Author: Peter Warr, ANU
Thailand’s rice subsidy scheme has turned into a political and economic disaster. The problem could have been avoided if the government had listened to its own advisors.
Raising the price of rice received by Thailand’s rice farmers was a key promise of the ruling Pheu Thai Party at the 2011 election, targeted at the party’s rural power base in the poorest northern and northeastern regions of the country.
The rice subsidy policy, known domestically as the rice-pledging scheme, had two objectives. First, the price offered to Thai rice farmers was to be raised through direct government purchase to levels about 50 per cent above the prevailing market price. Second, the international price was to be raised by reducing Thai exports. Roughly one half of Thailand’s annual rice crop of 20 million tonnes is normally exported.
When the scheme was outlined in the Pheu Thai Party’s 2011 election platform economists inside and outside the Thai public service pointed to serious flaws.
First, the two halves of the policy were in conflict. A subsidy to domestic producers would be sure to induce increased supply. But if exports were restricted, a gap would exist between total supply and total demand. How was the government to dispose of the additional output in addition to the rice that was no longer being exported? If this rice were sold domestically, the internal price would collapse, defeating the price-supporting objective. If it were sold abroad, the international price would similarly be forced downwards, defeating the second objective.
Second, critics argued, the budgetary cost of the subsidies needed to purchase Thai rice at above the market price could be enormous. If the rice was not sold, as seemed likely, the government would have a huge and expensive stockpile of rice. And the potential for corruption in the purchase, milling, storage and disposal of the rice was significant.

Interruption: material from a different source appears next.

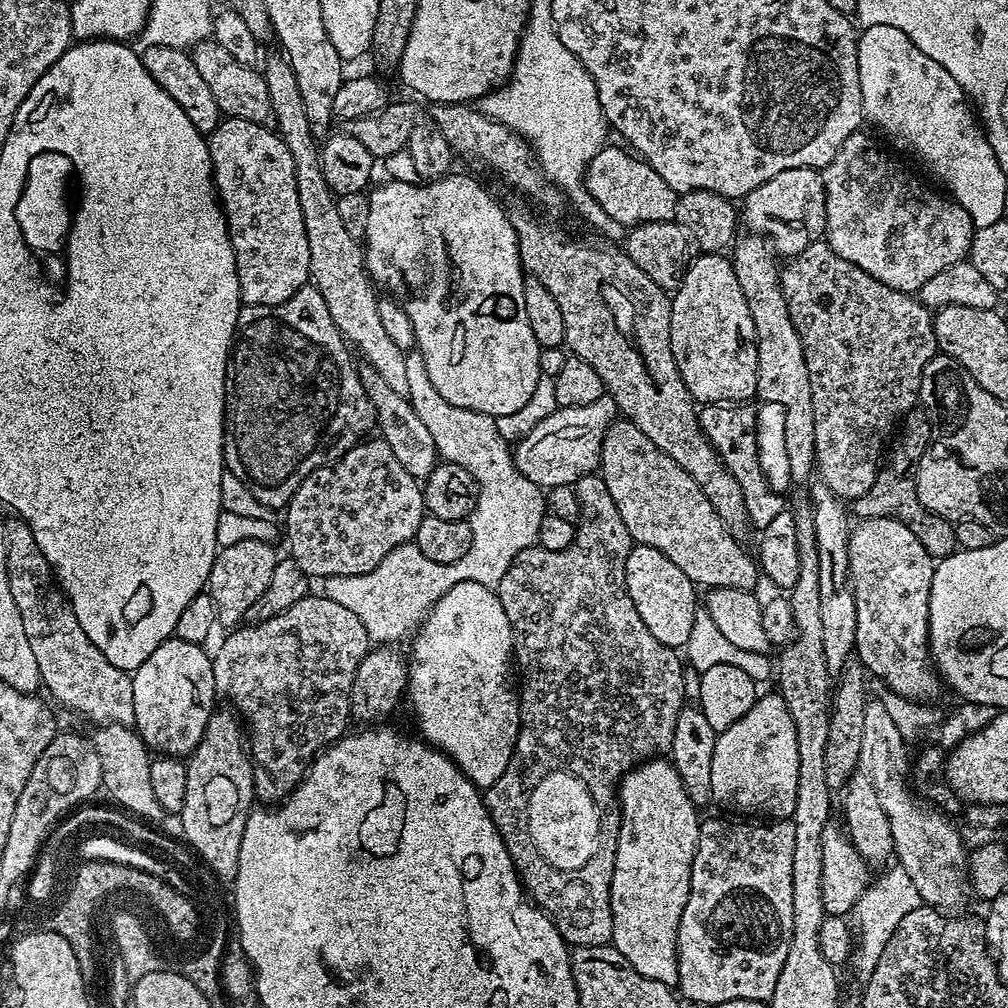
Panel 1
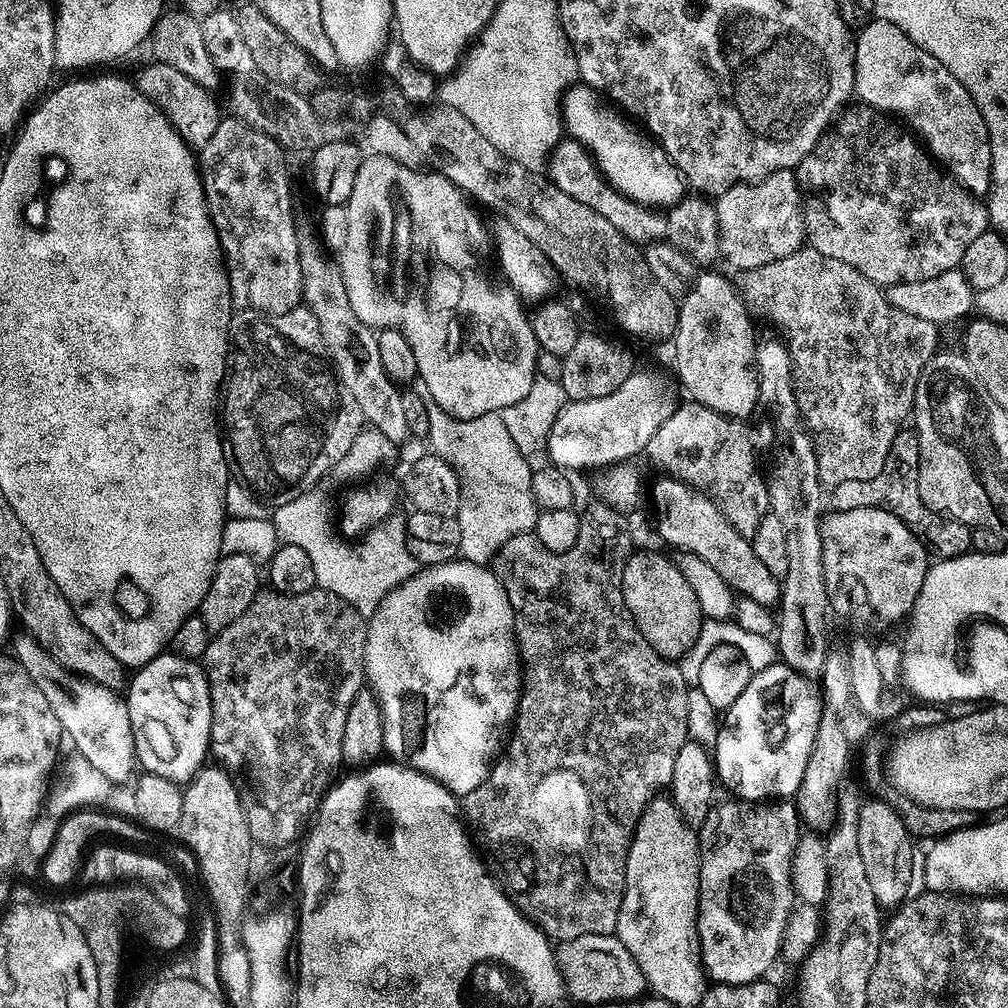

In addition, the government’s direct purchase of rice was sure to destroy the country’s existing, highly efficient private sector rice export marketing industry. And the quality of Thai rice available for export was likely to decline if farmers were offered a subsidy for rice offered for sale regardless of quality because farmers would have an incentive to switch production from premium fragrant rice varieties to lower-cost, higher-yielding varieties less favoured on the international market.
It was also predicted that rice would be smuggled from neighbouring rice-producing countries, especially Cambodia, to take advantage of the above-market prices being offered by the Thai government.
Finally, attempts to manipulate international commodity markets have a long and sobering history of failure. With the partial exception of the OPEC petroleum cartel, supply restrictions are almost always countered by increased supply from other countries.
After two years of the scheme’s operation, all of the above predictions have proven to be correct, on a scale that even the critics did not fully anticipate.
The mountain of rice now in storage and owned by the government exceeds 19 million tonnes, roughly equivalent to a full year’s output. Storage is costly and rice deteriorates in storage, becoming generally unsalable after three years even under ideal conditions. Warehouse facilities are now overflowing and the rice mountain is gradually rotting.
The budgetary cost of the scheme is estimated at THB700 billion (roughly US$22 billion), equivalent to a year of the government’s total investment budget. Only a small fraction of this sum has been recouped by sales.
The withholding of rice from the export market also failed to have any apparent effect on the international price, with exports from Vietnam and India filling the gap, and Thailand slipping from first- to third-largest rice exporter, behind these countries.
Prime Minister Yingluck Shinawatra has now been charged by the National Anti-Corruption Commission with dereliction of duty for ignoring the massive corruption that has allegedly accompanied the scheme. If she is indicted, she will be obliged to step down as prime minister.
Worst of all, from the ruling party’s point of view, the funds needed to pay farmers for the rice purchased from them are no longer available. Farmers are owed arrears of at least THB40 billion (US$1.3 billion) for rice already delivered.
It’s not clear where that money will come from.
The main opposition party, the Democrats, boycotted the recent general elections and while the Pheu Thai Party won a clear majority, many seats could not be filled. This has constitutionally prevented the formation of a new government. As long as this is the case, the government will remain in caretaker mode, with limited powers to borrow money directly. Despite government pressure, even government-owned banks, like the Government Savings Bank, are now refusing to lend money to allow the rice subsidies to be paid to farmers.
In order for a government to be formed, sufficient by-elections must be held to fill empty seats. Opposition groups will no doubt attempt to prevent this. Even if by-elections can be organised in time and a government can be formed — which seems highly unlikely — it is difficult to see how the rice-pledging scheme can continue for a third year.
The vast majority of Thailand’s poor people live in rural areas. But the rice subsidy scheme has failed the very people it was supposed to benefit. The majority of the benefits go to the largest farmers, those who sell the most. Poor farmers have little if any rice to sell after their own consumption requirements are met and receive correspondingly very little benefit from the scheme.
A strong case exists for finding policy instruments that can assist Thailand’s rural poor. But there are better options than the disastrous rice subsidy scheme.
Peter Warr is Head of the Arndt-Corden Department of Economics, John Crawford Professor of Agricultural Economics, and Director of the Poverty Research Centre at the Crawford School of Public Policy, ANU.